━━ INFORMATION ━━
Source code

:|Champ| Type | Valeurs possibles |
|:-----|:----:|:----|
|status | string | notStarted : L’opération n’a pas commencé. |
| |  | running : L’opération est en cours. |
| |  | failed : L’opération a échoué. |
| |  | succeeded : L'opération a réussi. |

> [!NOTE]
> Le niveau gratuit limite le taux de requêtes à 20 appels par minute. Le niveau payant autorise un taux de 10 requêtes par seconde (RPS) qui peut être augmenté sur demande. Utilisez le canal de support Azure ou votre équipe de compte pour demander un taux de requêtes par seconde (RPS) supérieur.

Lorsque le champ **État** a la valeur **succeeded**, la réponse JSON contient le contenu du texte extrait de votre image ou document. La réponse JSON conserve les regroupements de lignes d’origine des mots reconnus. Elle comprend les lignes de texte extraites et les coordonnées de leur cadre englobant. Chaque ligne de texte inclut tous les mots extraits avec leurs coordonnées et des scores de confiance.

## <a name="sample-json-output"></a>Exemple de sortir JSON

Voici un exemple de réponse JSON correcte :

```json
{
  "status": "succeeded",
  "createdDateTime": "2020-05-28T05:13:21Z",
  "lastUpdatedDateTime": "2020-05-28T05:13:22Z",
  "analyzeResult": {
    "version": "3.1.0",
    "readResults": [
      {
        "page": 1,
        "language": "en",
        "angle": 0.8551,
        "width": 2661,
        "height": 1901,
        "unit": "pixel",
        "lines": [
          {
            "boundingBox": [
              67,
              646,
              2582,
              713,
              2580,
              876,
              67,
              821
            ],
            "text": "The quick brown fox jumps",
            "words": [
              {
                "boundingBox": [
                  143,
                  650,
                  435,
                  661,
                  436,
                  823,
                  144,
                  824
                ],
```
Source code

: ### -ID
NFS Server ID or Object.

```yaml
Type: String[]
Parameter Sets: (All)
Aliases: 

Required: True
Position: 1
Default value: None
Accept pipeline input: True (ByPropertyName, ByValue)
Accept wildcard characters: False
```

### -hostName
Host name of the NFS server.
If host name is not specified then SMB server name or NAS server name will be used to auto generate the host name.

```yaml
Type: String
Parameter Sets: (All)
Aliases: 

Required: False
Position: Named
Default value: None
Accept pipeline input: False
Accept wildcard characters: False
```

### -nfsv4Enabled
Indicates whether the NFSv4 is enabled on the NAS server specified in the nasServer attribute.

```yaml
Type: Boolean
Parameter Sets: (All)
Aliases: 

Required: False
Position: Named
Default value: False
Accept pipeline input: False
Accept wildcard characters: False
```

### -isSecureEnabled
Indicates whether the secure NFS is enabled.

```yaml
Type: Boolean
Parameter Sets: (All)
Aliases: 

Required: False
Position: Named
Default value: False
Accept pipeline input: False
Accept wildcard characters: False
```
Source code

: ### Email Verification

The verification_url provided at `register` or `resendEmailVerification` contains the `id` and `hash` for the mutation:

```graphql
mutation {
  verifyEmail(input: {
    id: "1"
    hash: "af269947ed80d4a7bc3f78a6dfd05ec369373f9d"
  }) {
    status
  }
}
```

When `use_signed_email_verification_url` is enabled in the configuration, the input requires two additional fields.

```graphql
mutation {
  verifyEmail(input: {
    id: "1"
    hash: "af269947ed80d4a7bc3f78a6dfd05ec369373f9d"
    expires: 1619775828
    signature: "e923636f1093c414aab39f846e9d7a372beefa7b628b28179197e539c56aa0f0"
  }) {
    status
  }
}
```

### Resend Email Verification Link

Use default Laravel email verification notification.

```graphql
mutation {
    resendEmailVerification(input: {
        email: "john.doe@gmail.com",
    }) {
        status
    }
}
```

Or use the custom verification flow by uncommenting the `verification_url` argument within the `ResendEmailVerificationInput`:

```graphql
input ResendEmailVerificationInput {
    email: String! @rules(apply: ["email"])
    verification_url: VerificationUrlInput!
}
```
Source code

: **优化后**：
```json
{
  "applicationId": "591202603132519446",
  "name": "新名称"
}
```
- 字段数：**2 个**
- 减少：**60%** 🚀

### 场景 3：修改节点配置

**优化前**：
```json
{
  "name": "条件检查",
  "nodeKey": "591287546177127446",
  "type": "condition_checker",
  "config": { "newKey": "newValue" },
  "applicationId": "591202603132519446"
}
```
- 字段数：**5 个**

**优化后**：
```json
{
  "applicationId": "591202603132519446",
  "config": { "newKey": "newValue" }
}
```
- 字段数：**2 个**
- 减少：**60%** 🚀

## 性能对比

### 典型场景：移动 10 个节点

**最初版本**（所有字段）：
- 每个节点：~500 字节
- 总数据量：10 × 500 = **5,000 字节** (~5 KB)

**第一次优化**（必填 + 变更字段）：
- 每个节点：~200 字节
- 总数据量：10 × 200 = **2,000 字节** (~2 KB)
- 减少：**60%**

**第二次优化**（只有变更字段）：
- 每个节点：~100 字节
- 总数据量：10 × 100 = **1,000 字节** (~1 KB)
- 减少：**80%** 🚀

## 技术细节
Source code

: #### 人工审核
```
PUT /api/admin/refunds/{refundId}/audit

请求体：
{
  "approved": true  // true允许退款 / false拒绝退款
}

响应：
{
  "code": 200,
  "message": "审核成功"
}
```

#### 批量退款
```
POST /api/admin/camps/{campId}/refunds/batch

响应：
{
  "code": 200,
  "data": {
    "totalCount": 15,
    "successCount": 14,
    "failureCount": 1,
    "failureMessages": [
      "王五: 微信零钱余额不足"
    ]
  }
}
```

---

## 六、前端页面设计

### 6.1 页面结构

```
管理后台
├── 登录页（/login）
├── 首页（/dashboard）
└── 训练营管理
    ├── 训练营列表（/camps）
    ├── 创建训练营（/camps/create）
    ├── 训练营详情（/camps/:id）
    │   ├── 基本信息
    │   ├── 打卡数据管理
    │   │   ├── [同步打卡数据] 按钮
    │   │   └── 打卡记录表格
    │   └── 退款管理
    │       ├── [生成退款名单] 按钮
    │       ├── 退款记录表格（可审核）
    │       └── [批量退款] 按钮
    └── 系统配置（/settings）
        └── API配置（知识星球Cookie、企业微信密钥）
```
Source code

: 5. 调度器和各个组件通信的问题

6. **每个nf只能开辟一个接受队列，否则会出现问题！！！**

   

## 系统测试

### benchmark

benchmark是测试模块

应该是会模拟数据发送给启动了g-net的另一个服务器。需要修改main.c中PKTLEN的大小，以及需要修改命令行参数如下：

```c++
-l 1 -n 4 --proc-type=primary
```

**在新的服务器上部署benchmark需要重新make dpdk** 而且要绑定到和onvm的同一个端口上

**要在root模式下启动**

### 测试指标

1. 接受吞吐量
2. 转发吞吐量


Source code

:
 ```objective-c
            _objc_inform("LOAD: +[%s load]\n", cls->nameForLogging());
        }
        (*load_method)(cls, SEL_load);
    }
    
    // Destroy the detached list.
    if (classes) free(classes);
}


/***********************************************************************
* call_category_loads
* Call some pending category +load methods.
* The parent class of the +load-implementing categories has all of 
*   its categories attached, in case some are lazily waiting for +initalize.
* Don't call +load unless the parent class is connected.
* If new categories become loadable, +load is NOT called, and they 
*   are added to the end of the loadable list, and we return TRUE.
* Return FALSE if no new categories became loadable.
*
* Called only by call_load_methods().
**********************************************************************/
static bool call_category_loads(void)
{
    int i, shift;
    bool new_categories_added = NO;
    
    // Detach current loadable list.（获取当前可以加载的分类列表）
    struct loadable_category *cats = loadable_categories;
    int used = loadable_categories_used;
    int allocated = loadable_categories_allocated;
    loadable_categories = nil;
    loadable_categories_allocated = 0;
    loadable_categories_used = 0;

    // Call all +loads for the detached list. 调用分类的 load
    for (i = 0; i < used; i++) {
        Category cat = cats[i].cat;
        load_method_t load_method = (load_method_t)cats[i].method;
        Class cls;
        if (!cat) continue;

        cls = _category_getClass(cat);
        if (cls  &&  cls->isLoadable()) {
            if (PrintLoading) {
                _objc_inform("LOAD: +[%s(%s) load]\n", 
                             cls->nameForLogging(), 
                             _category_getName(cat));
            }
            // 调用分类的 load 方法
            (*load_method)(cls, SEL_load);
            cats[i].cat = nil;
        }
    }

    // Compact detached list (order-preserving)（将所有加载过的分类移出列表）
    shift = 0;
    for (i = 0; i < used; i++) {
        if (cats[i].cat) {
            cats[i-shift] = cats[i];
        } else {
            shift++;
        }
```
━━━
## TASK TO COMPLETE
Go through the entries above and pull out each line with "cats" in it.

## OUTPUT FOR THIS TASK
    struct loadable_category *cats = loadable_categories;
        Category cat = cats[i].cat;
        load_method_t load_method = (load_method_t)cats[i].method;
            cats[i].cat = nil;
        if (cats[i].cat) {
            cats[i-shift] = cats[i];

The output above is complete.